[RECORDS FOR PROCESSING — start]
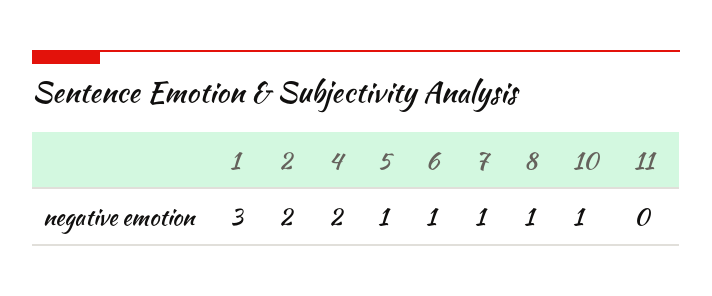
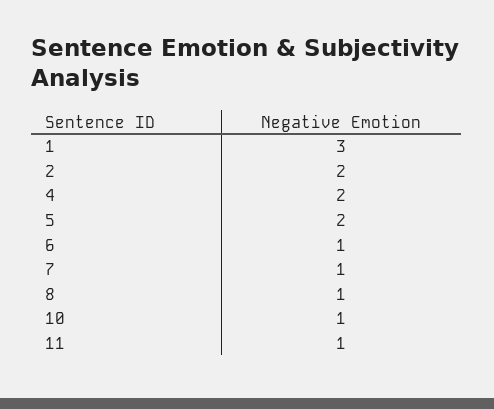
  {
    "1": 3,
    "2": 2,
    "4": 2,
-   "5": 1,
+   "5": 2,
    "6": 1,
    "7": 1,
    "8": 1,
    "10": 1,
-   "11": 0
+   "11": 1
  }

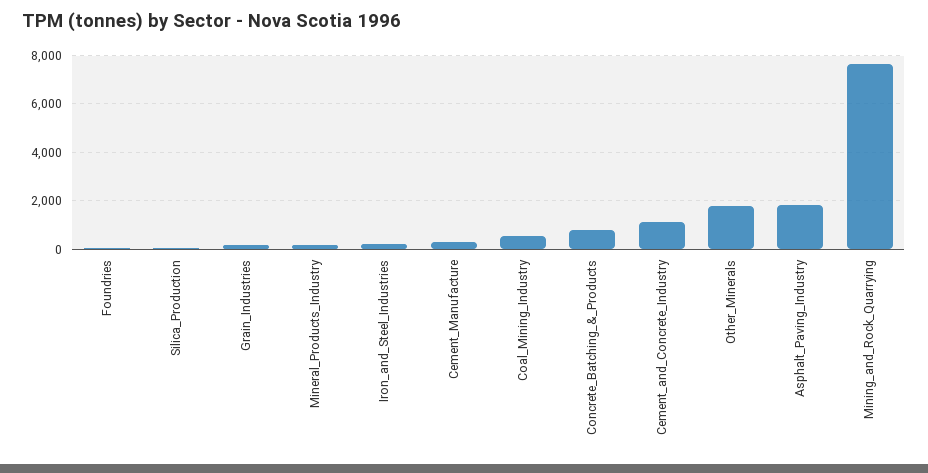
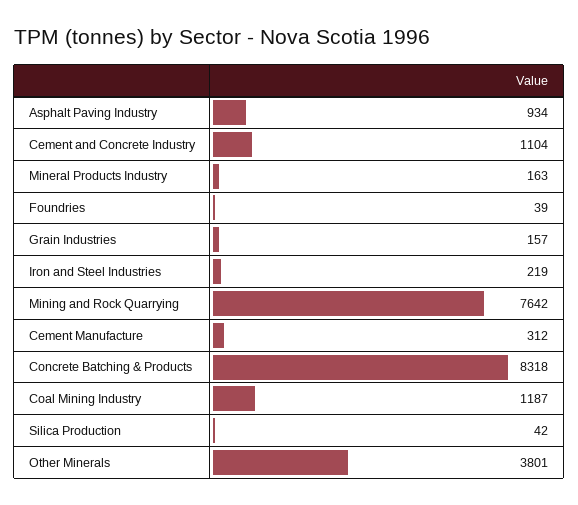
  {
    "Foundries": 39,
    "Silica_Production": 42,
    "Grain_Industries": 157,
    "Mineral_Products_Industry": 163,
    "Iron_and_Steel_Industries": 219,
    "Cement_Manufacture": 312,
-   "Coal_Mining_Industry": 500,
+   "Coal_Mining_Industry": 1187,
-   "Concrete_Batching_&_Products": 750,
+   "Concrete_Batching_&_Products": 8318,
    "Cement_and_Concrete_Industry": 1104,
-   "Other_Minerals": 1750,
+   "Other_Minerals": 3801,
-   "Asphalt_Paving_Industry": 1750,
+   "Asphalt_Paving_Industry": 934,
    "Mining_and_Rock_Quarrying": 7642
  }

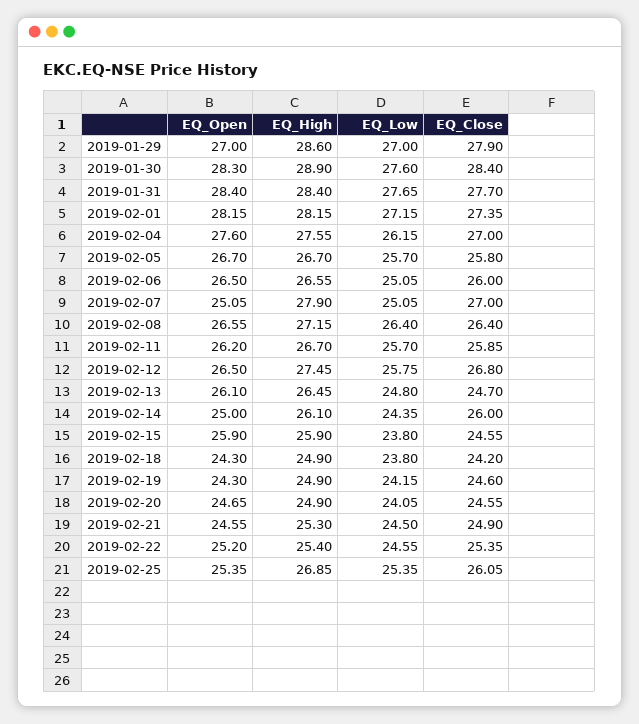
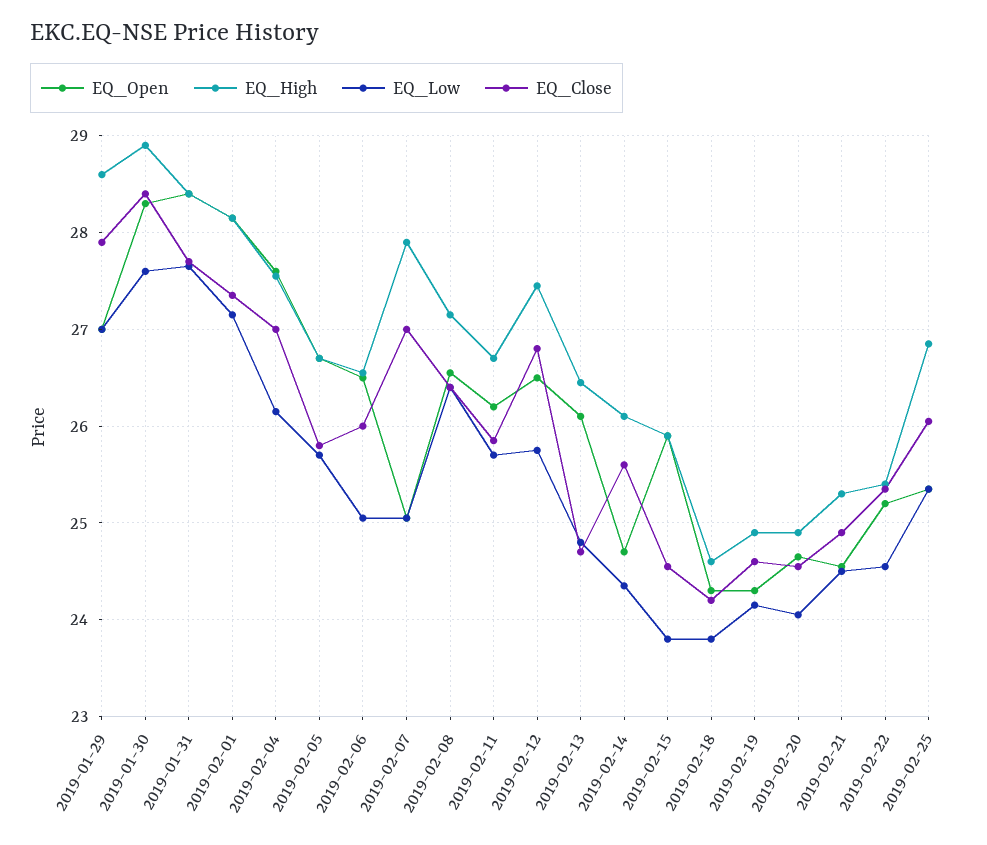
  {
    "EQ_Open": {
      "2019-01-29": 27,
      "2019-01-30": 28.3,
      "2019-01-31": 28.4,
      "2019-02-01": 28.15,
      "2019-02-04": 27.6,
      "2019-02-05": 26.7,
      "2019-02-06": 26.5,
      "2019-02-07": 25.05,
      "2019-02-08": 26.55,
      "2019-02-11": 26.2,
      "2019-02-12": 26.5,
      "2019-02-13": 26.1,
-     "2019-02-14": 25,
+     "2019-02-14": 24.7,
      "2019-02-15": 25.9,
      "2019-02-18": 24.3,
      "2019-02-19": 24.3,
      "2019-02-20": 24.65,
      "2019-02-21": 24.55,
      "2019-02-22": 25.2,
      "2019-02-25": 25.35
    },
    "EQ_High": {
      "2019-01-29": 28.6,
      "2019-01-30": 28.9,
      "2019-01-31": 28.4,
      "2019-02-01": 28.15,
      "2019-02-04": 27.55,
      "2019-02-05": 26.7,
      "2019-02-06": 26.55,
      "2019-02-07": 27.9,
      "2019-02-08": 27.15,
      "2019-02-11": 26.7,
      "2019-02-12": 27.45,
      "2019-02-13": 26.45,
      "2019-02-14": 26.1,
      "2019-02-15": 25.9,
-     "2019-02-18": 24.9,
+     "2019-02-18": 24.6,
      "2019-02-19": 24.9,
      "2019-02-20": 24.9,
      "2019-02-21": 25.3,
      "2019-02-22": 25.4,
      "2019-02-25": 26.85
    },
    "EQ_Low": {
      "2019-01-29": 27,
      "2019-01-30": 27.6,
      "2019-01-31": 27.65,
      "2019-02-01": 27.15,
      "2019-02-04": 26.15,
      "2019-02-05": 25.7,
      "2019-02-06": 25.05,
      "2019-02-07": 25.05,
      "2019-02-08": 26.4,
      "2019-02-11": 25.7,
      "2019-02-12": 25.75,
      "2019-02-13": 24.8,
      "2019-02-14": 24.35,
      "2019-02-15": 23.8,
      "2019-02-18": 23.8,
      "2019-02-19": 24.15,
      "2019-02-20": 24.05,
      "2019-02-21": 24.5,
      "2019-02-22": 24.55,
      "2019-02-25": 25.35
    },
    "EQ_Close": {
      "2019-01-29": 27.9,
      "2019-01-30": 28.4,
      "2019-01-31": 27.7,
      "2019-02-01": 27.35,
      "2019-02-04": 27,
      "2019-02-05": 25.8,
      "2019-02-06": 26,
      "2019-02-07": 27,
      "2019-02-08": 26.4,
      "2019-02-11": 25.85,
      "2019-02-12": 26.8,
      "2019-02-13": 24.7,
-     "2019-02-14": 26,
+     "2019-02-14": 25.6,
      "2019-02-15": 24.55,
      "2019-02-18": 24.2,
      "2019-02-19": 24.6,
      "2019-02-20": 24.55,
      "2019-02-21": 24.9,
      "2019-02-22": 25.35,
      "2019-02-25": 26.05
    }
  }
[RECORDS FOR PROCESSING — finish]
PROBLEM TO WORK ON: Word for word, repeat all the data, but not its images.

RESULT BELOW:
  {
    "1": 3,
    "2": 2,
    "4": 2,
-   "5": 1,
+   "5": 2,
    "6": 1,
    "7": 1,
    "8": 1,
    "10": 1,
-   "11": 0
+   "11": 1
  }

  {
    "Foundries": 39,
    "Silica_Production": 42,
    "Grain_Industries": 157,
    "Mineral_Products_Industry": 163,
    "Iron_and_Steel_Industries": 219,
    "Cement_Manufacture": 312,
-   "Coal_Mining_Industry": 500,
+   "Coal_Mining_Industry": 1187,
-   "Concrete_Batching_&_Products": 750,
+   "Concrete_Batching_&_Products": 8318,
    "Cement_and_Concrete_Industry": 1104,
-   "Other_Minerals": 1750,
+   "Other_Minerals": 3801,
-   "Asphalt_Paving_Industry": 1750,
+   "Asphalt_Paving_Industry": 934,
    "Mining_and_Rock_Quarrying": 7642
  }

  {
    "EQ_Open": {
      "2019-01-29": 27,
      "2019-01-30": 28.3,
      "2019-01-31": 28.4,
      "2019-02-01": 28.15,
      "2019-02-04": 27.6,
      "2019-02-05": 26.7,
      "2019-02-06": 26.5,
      "2019-02-07": 25.05,
      "2019-02-08": 26.55,
      "2019-02-11": 26.2,
      "2019-02-12": 26.5,
      "2019-02-13": 26.1,
-     "2019-02-14": 25,
+     "2019-02-14": 24.7,
      "2019-02-15": 25.9,
      "2019-02-18": 24.3,
      "2019-02-19": 24.3,
      "2019-02-20": 24.65,
      "2019-02-21": 24.55,
      "2019-02-22": 25.2,
      "2019-02-25": 25.35
    },
    "EQ_High": {
      "2019-01-29": 28.6,
      "2019-01-30": 28.9,
      "2019-01-31": 28.4,
      "2019-02-01": 28.15,
      "2019-02-04": 27.55,
      "2019-02-05": 26.7,
      "2019-02-06": 26.55,
      "2019-02-07": 27.9,
      "2019-02-08": 27.15,
      "2019-02-11": 26.7,
      "2019-02-12": 27.45,
      "2019-02-13": 26.45,
      "2019-02-14": 26.1,
      "2019-02-15": 25.9,
-     "2019-02-18": 24.9,
+     "2019-02-18": 24.6,
      "2019-02-19": 24.9,
      "2019-02-20": 24.9,
      "2019-02-21": 25.3,
      "2019-02-22": 25.4,
      "2019-02-25": 26.85
    },
    "EQ_Low": {
      "2019-01-29": 27,
      "2019-01-30": 27.6,
      "2019-01-31": 27.65,
      "2019-02-01": 27.15,
      "2019-02-04": 26.15,
      "2019-02-05": 25.7,
      "2019-02-06": 25.05,
      "2019-02-07": 25.05,
      "2019-02-08": 26.4,
      "2019-02-11": 25.7,
      "2019-02-12": 25.75,
      "2019-02-13": 24.8,
      "2019-02-14": 24.35,
      "2019-02-15": 23.8,
      "2019-02-18": 23.8,
      "2019-02-19": 24.15,
      "2019-02-20": 24.05,
      "2019-02-21": 24.5,
      "2019-02-22": 24.55,
      "2019-02-25": 25.35
    },
    "EQ_Close": {
      "2019-01-29": 27.9,
      "2019-01-30": 28.4,
      "2019-01-31": 27.7,
      "2019-02-01": 27.35,
      "2019-02-04": 27,
      "2019-02-05": 25.8,
      "2019-02-06": 26,
      "2019-02-07": 27,
      "2019-02-08": 26.4,
      "2019-02-11": 25.85,
      "2019-02-12": 26.8,
      "2019-02-13": 24.7,
-     "2019-02-14": 26,
+     "2019-02-14": 25.6,
      "2019-02-15": 24.55,
      "2019-02-18": 24.2,
      "2019-02-19": 24.6,
      "2019-02-20": 24.55,
      "2019-02-21": 24.9,
      "2019-02-22": 25.35,
      "2019-02-25": 26.05
    }
  }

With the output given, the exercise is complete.